Fletcher.chat: Estimate overdispersion

Description

General function for estimating a variance inflation factor ($\hat c$) from observed counts.

Usage

Fletcher.chat (observed, expected, np, verbose = TRUE, 
    type = c('Fletcher', 'Wedderburn', 'both'), multinomial = FALSE)

Value

Output depends on `verbose', `observed' and `type':

-- if `observed' is a list of nk vectors (usually generated by simulation) then the output is a vector of (Fletcher or Wedderburn) $\hat c$ values, one element for each component of `observed', unless type = "both" when the output is a list of two such vectors. Argument `verbose' is ignored.

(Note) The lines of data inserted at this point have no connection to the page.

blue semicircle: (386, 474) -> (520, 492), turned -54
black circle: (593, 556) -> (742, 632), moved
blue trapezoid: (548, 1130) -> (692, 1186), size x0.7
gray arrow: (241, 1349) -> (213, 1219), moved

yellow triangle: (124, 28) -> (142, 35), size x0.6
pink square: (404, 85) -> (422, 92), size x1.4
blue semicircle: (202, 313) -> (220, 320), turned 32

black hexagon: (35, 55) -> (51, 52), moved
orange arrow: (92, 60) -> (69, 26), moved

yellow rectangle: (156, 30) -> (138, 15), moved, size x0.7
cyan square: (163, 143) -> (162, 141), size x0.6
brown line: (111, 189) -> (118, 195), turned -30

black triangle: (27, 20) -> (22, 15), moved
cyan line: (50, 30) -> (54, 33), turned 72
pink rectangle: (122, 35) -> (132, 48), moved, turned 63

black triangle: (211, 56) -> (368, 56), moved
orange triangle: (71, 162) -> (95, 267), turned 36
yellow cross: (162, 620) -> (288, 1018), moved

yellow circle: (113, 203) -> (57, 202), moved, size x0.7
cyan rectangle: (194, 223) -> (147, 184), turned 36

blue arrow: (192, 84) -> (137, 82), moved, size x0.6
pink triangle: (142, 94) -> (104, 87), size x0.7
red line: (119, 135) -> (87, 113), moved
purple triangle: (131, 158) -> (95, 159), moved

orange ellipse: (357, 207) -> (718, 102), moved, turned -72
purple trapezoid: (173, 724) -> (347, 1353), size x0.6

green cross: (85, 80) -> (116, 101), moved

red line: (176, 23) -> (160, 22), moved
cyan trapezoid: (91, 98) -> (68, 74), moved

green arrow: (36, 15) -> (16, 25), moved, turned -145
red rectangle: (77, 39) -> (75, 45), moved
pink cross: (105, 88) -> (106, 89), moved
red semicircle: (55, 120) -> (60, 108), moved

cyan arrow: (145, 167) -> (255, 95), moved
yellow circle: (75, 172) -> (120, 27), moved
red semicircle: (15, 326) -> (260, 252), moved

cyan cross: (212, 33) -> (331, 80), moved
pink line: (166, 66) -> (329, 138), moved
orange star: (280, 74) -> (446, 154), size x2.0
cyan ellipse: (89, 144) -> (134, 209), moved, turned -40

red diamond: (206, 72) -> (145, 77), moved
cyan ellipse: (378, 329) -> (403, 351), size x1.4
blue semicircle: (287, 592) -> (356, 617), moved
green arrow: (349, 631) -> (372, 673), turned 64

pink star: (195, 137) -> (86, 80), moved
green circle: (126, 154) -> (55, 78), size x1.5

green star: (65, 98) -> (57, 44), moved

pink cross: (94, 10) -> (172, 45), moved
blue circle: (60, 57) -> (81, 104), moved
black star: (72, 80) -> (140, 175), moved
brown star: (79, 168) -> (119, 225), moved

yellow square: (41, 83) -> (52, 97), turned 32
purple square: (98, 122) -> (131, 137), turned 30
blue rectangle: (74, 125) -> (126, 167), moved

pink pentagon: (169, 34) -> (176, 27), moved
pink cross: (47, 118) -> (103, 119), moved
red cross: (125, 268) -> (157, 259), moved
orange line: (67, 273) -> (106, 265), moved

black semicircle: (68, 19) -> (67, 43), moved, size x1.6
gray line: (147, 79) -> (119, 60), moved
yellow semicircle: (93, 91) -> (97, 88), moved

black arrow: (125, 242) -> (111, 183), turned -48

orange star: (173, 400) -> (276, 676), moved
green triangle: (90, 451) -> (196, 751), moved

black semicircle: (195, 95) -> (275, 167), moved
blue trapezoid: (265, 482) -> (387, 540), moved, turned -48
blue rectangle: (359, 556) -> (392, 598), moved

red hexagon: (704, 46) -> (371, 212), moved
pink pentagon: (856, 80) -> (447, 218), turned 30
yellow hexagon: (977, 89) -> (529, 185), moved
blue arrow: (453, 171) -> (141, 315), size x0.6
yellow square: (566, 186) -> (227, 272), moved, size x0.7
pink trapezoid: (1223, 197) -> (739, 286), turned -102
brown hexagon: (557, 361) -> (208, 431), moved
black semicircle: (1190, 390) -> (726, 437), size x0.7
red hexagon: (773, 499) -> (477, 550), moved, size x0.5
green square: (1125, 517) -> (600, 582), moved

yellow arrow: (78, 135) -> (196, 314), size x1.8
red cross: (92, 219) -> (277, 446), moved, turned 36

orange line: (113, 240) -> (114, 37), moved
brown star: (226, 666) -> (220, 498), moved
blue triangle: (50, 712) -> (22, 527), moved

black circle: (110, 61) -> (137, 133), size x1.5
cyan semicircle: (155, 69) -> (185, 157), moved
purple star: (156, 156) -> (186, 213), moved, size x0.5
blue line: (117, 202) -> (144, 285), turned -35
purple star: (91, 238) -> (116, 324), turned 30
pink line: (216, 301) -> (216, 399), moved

-- if `observed' is a simple vector then `verbose' output is a list comprising input values, various summary statistics, and the computed Fletcher overdispersion (`chat'). The statistic `cX2' is the conventional variance inflation factor of Wedderburn (1974) -- $X^2/df$. For verbose = FALSE, a single estimate of $\hat c$ is returned when type = "Fletcher" or type = "Wedderburn", otherwise a vector of the two estimates.

Arguments

observed: integer vector of observed counts, or a list of such vectors
expected: numeric vector of expected counts
np: integer number of parameters estimated
verbose: logical; if TRUE returns extended output
type: character
multinomial: logical; if TRUE, one df is subtracted for the constraint

Details

Fletcher.chat applies the overdispersion formula of Fletcher (2012) or computes the conventional (Wedderburn 1974) variance inflation factor $X^2/df$. It is used by chat.nj.

A conventional variance inflation factor due to Wedderburn (1974) is $\hat c_X = X^2/(K-p)$ where $K$ is the number of detectors, $p$ is the number of estimated parameters, and $$X^2 = \sum_k (n_k - E (n_k))^2/ E(n_k).$$

Fletcher's $\hat c$ is an improvement on $\hat c_X$ that is less affected by small expected counts. It is defined by $$\hat c = c_X / (1+ \bar s),$$ where $\bar s = \sum_k s_k / K$ and $s_k = (n_k - E(n_k)) / E(n_k)$.

The inputs `observed' and `expected' are vectors of counts (e.g., number of distinct individuals per detector); `observed' may also be a list of such vectors, possibly simulated.

References

Fletcher, D. (2012) Estimating overdispersion when fitting a generalized linear model to sparse data. Biometrika 99, 230--237.